▸ WHAT TO DO:
**A.** In the healthcare stock commentary, about what share of Bradley Pharmaceuticals' sales comes from its skin anti-irritant?
**B.** Write the next part of the healthcare stock commentary, picking up after its final sentence.

▸ SELECTED TEXT:

"One of our favorite areas is the medical and healthcare marketplace. In particular, we like companies that can help contain costs and help baby-boomers afford medical care. Caremark Rx (CMX NYSE) is a company that provides pharmaceutical management services. Many people have cards that they show at their pharmacy to get prescription drugs. There are about half a dozen different providers, but we think Caremark is the most attractive of the group and the best managed. The valuation is quite attractive and the company’s prospects going forward are still strong. Also in this area is a smaller company–HealthExtras (HLEX NASDAQ). It’s roughly a tenth of the size of Caremark and it trades at a somewhat lower valuation. The company has a disadvantage in that this is an ‘economy of scale’ business. But the advantage is that they can carve out particular niches and grow those niches at a faster rate.

"The second area that we think is exceptionally attractive is the generic drug manufacturers. In our opinion, the political winds that are moving in favor of the generic drug companies are just beginning. One of our favorites is Able Labs (ABRX NASDAQ), a very small, niche player that focuses on drugs that fall below the radar of big generic drug companies. It looks for drugs with under $100 million in sales. We also like Bradley Pharmaceuticals (BDY NYSE), for those willing to take on legal risk. The company makes a skin anti-irritant that represents about 55% of sales. Last year, the stock dropped significantly when a competitor announced that it would develop a competing version. There are never clear-cut answers in court litigation, but in our estimation, Bradley is likely to win. The experts we’ve talked with believe Bradley’s patents will hold up in court. The outlook is not clear and there is risk. But in exchange you are able to acquire a high growth company trading at an exceptionally low valuation.

"Here are some other favorites: Merge Technologies (MRGE NASDAQ) operates within a niche. They provide a digital database of radiology images. Rather than carrying X-rays around between doctors and hospitals, radiologists can view, access, and store these images digitally. This technology is being rapidly adopted and Merge makes the software that makes this happen. IMPAC Medical Systems (IMPC NASDAQ) makes IT solutions for cancer treatment, so that cancer patients’ needs are met directly. This is again a niche company that sells directly to cancer treatment centers. It was a recent IPO and the numbers have been very strong.

▸ DATA SECTION:
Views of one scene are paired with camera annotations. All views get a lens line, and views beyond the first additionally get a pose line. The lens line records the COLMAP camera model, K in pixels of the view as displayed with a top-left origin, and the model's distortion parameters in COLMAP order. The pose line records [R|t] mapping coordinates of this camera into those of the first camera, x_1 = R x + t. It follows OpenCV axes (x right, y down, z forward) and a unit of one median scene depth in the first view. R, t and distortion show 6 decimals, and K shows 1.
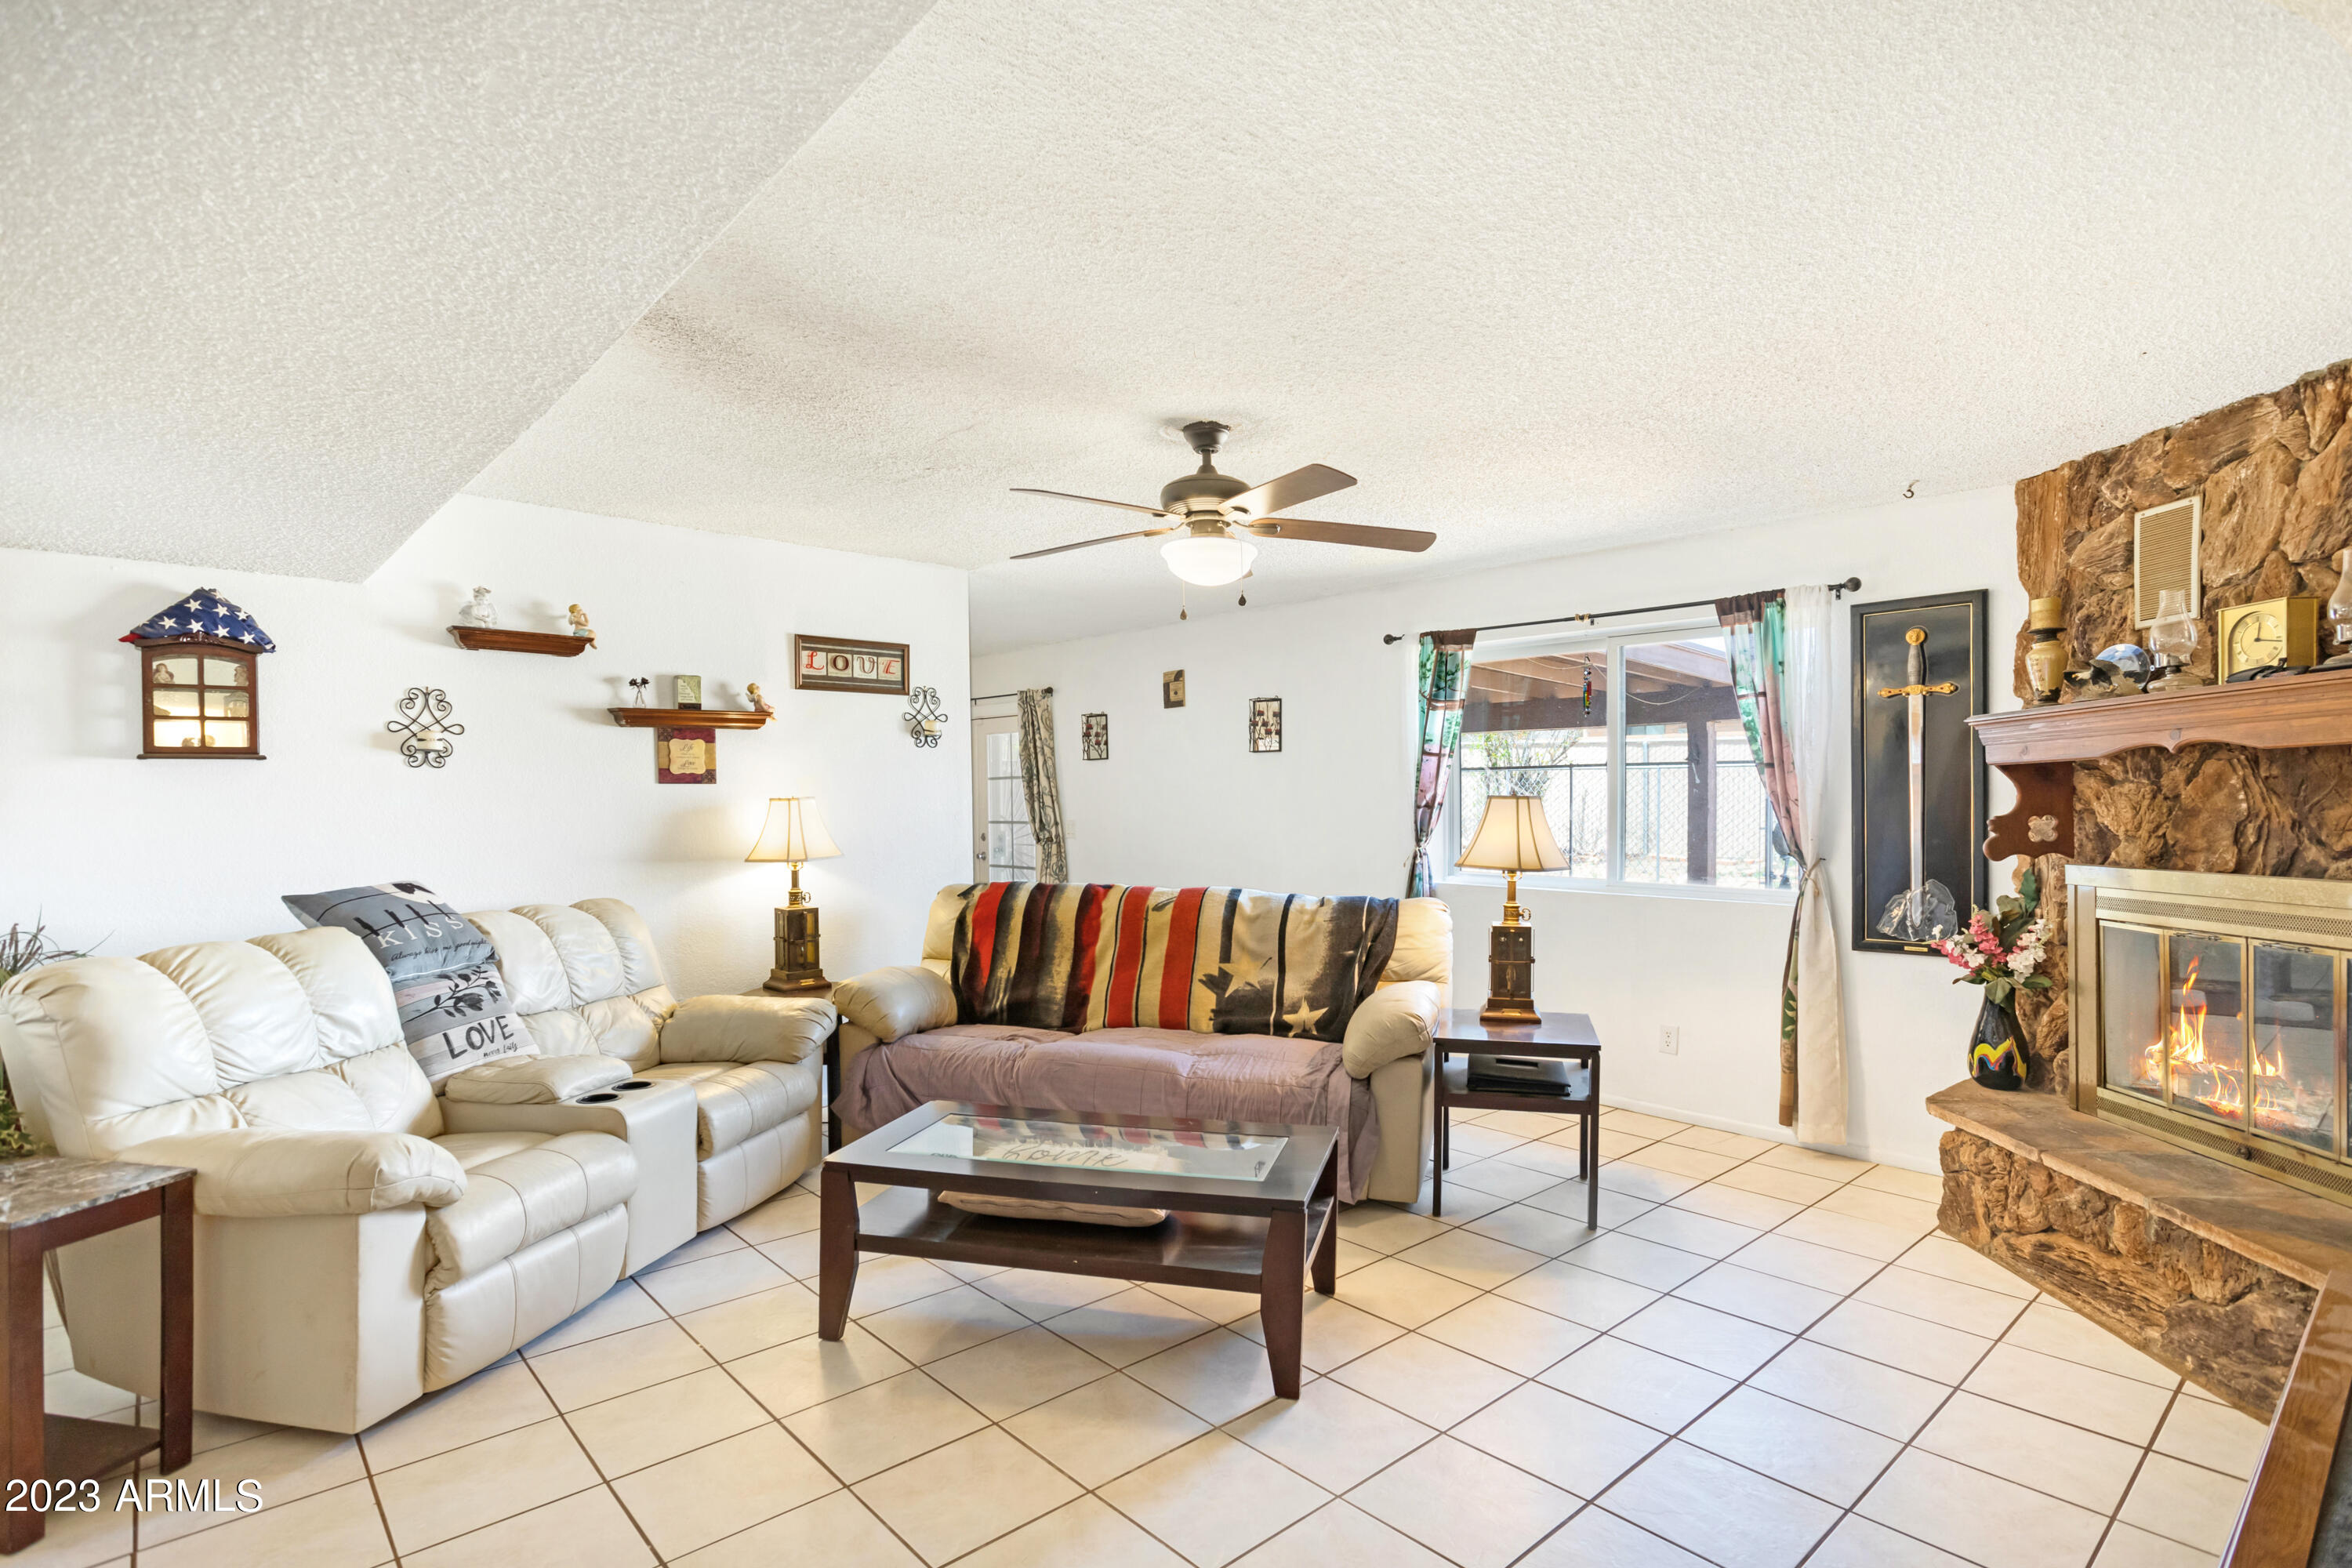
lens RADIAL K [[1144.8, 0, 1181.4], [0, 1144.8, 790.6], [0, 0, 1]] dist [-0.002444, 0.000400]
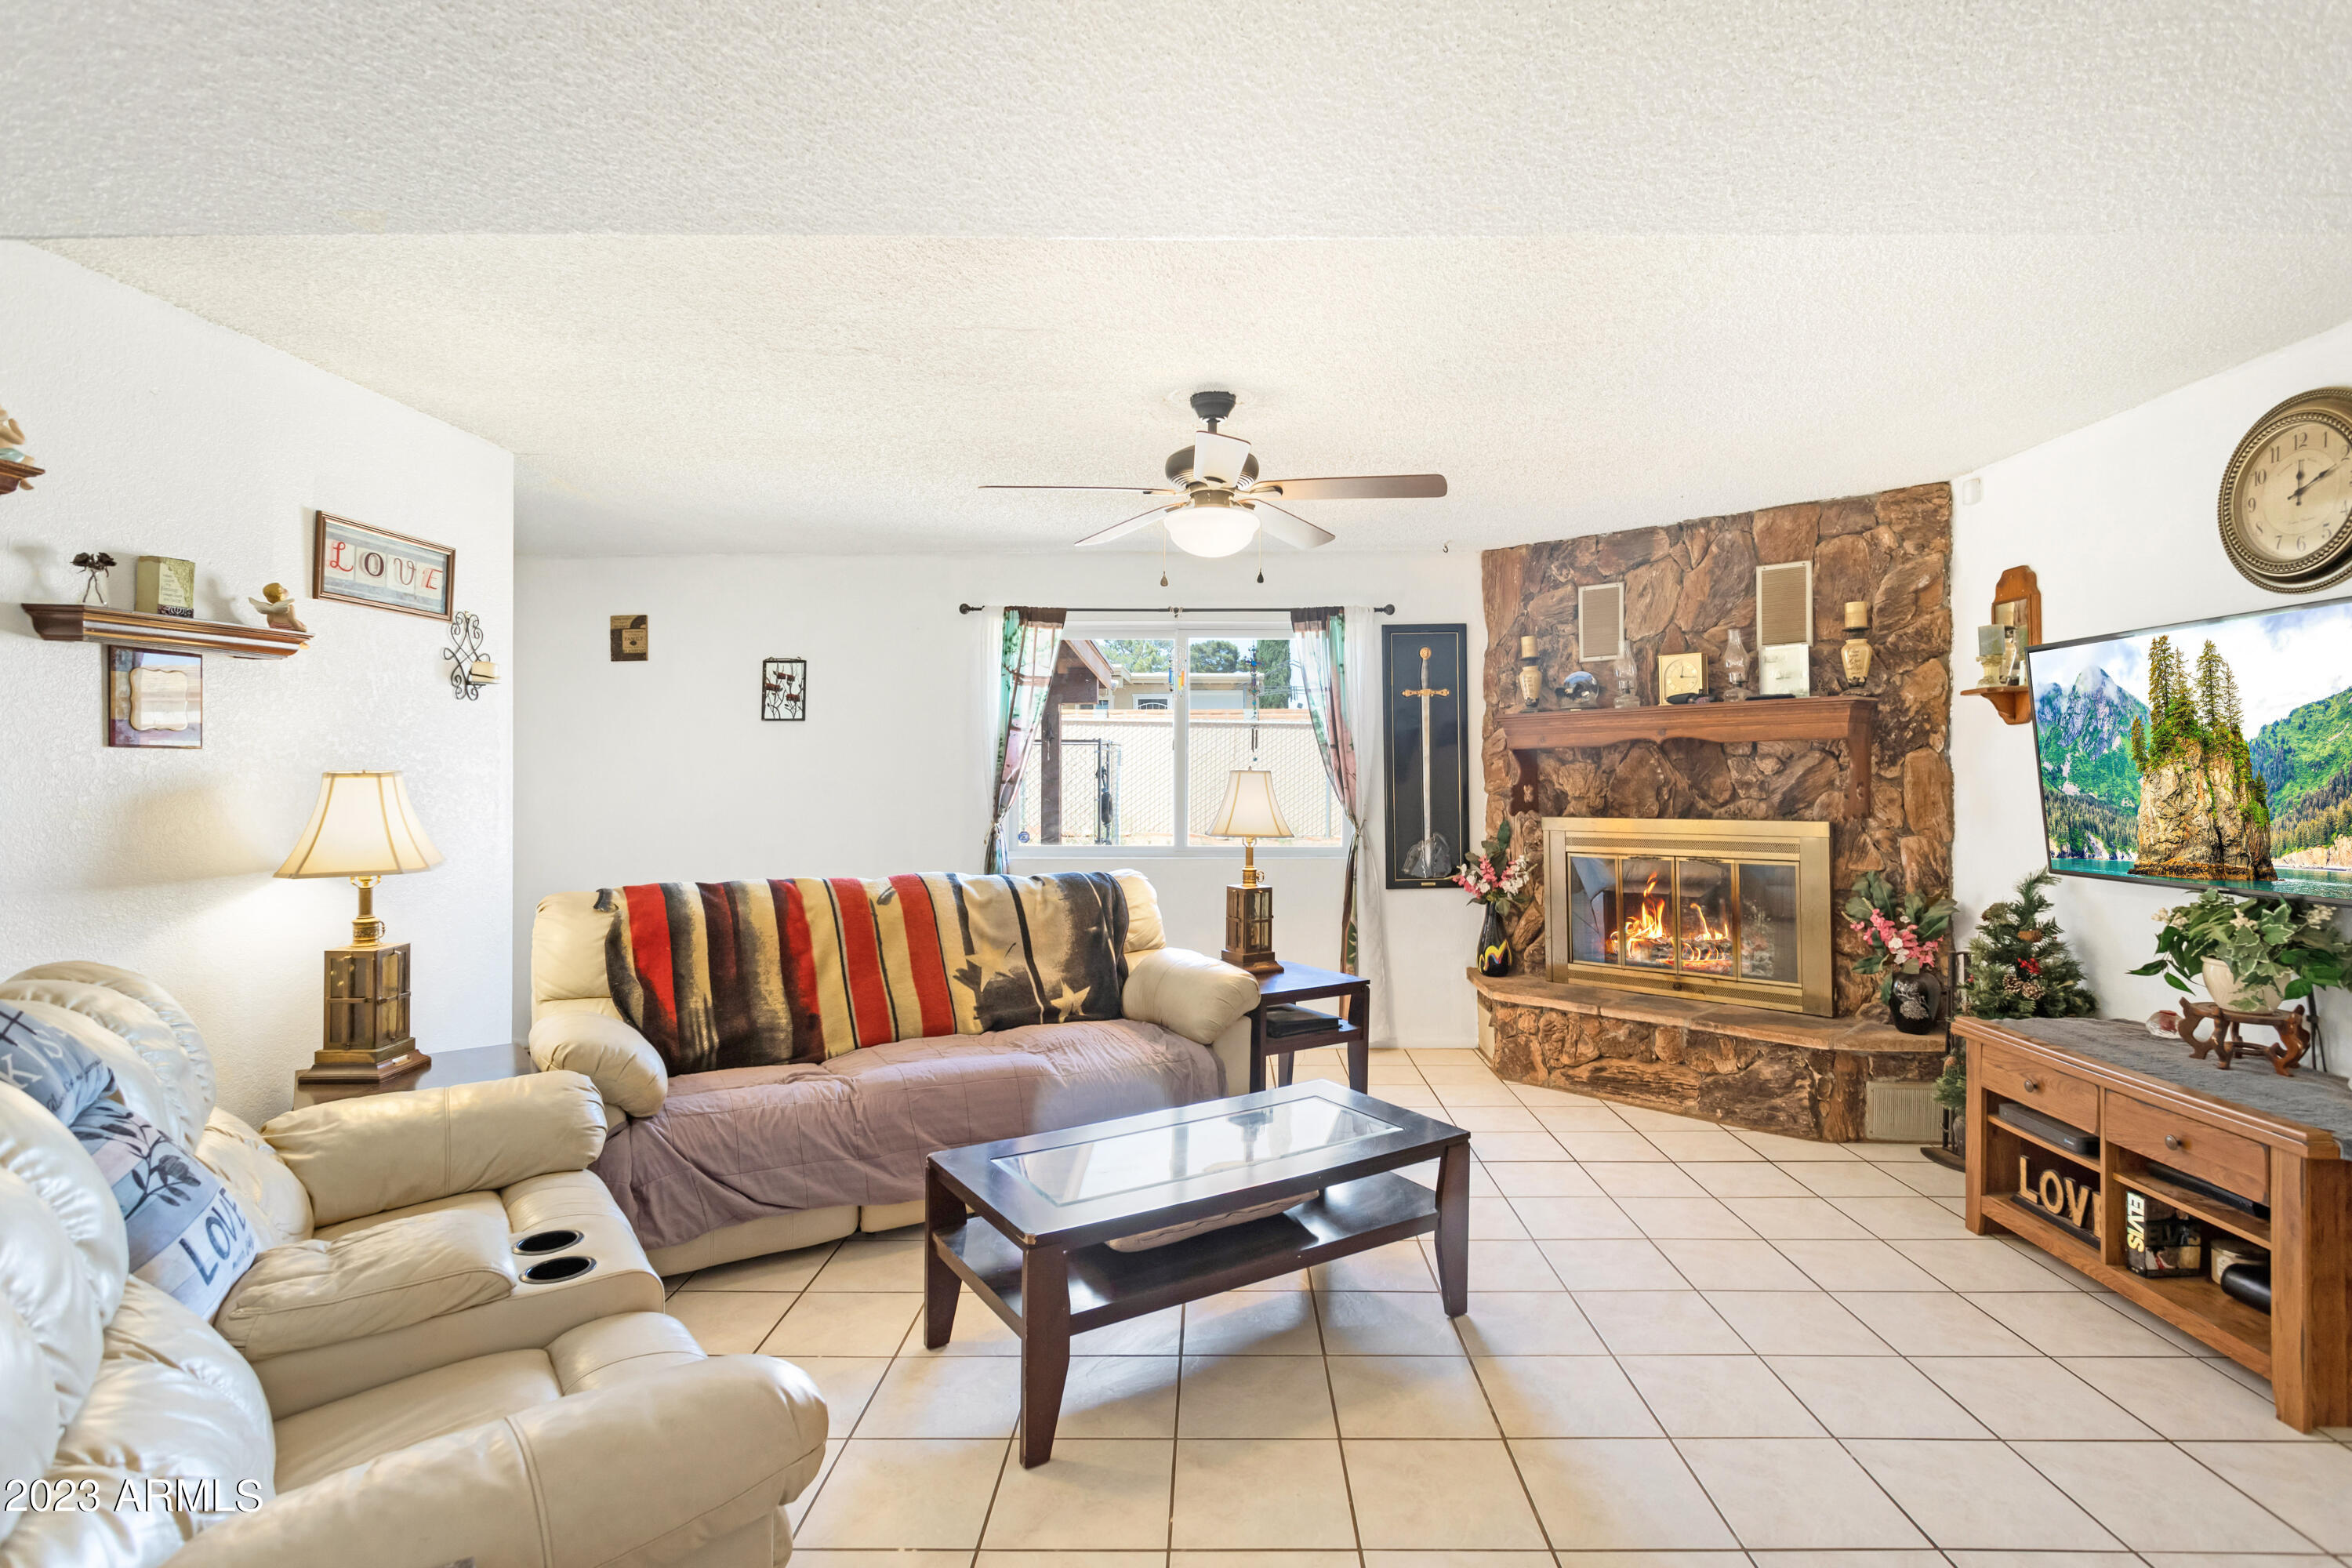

▸ ANSWERS BY ITEM:
**A.** About 55%.

**B.**
"Biolase Technology (BLTI NASDAQ) makes dental products, primarily lasers and water jet technology for teeth cleaning and teeth whitening. We also like Candela Laser (CLZR NASDAQ), which is used among other things to remove varicose veins. Also in the same market, we like Palomar Technology (PMTI NASDAQ). We also like Psychiatric Solutions (PSYS NASDAQ), which operates psychiatric centers throughout the country. Vital Images (VTAL NASDAQ) makes software that is used to analyze CRT images–CAT scans and MRIs. Their software takes a variety of images and puts them together in a 3-D picture. Historically, it was used for only CRT imaging. It’s now being used for things like virtual colonoscopy and virtual lung diagnosis and in the future will be used for images of the heart as well. Martek Bioscience (MATK NASDAQ), which provides a line of enhanced infant oils which are used in infant formula to increase nutritional needs. E-Research Technology (ERES NASDAQ) provides software that helps with clinical drug trials by digitally recording electrocardiogram results for submission to the FDA. This solution is being strongly encouraged–if not mandated–by the FDA for clinical trial submissions, and E-Research is the low cost provider."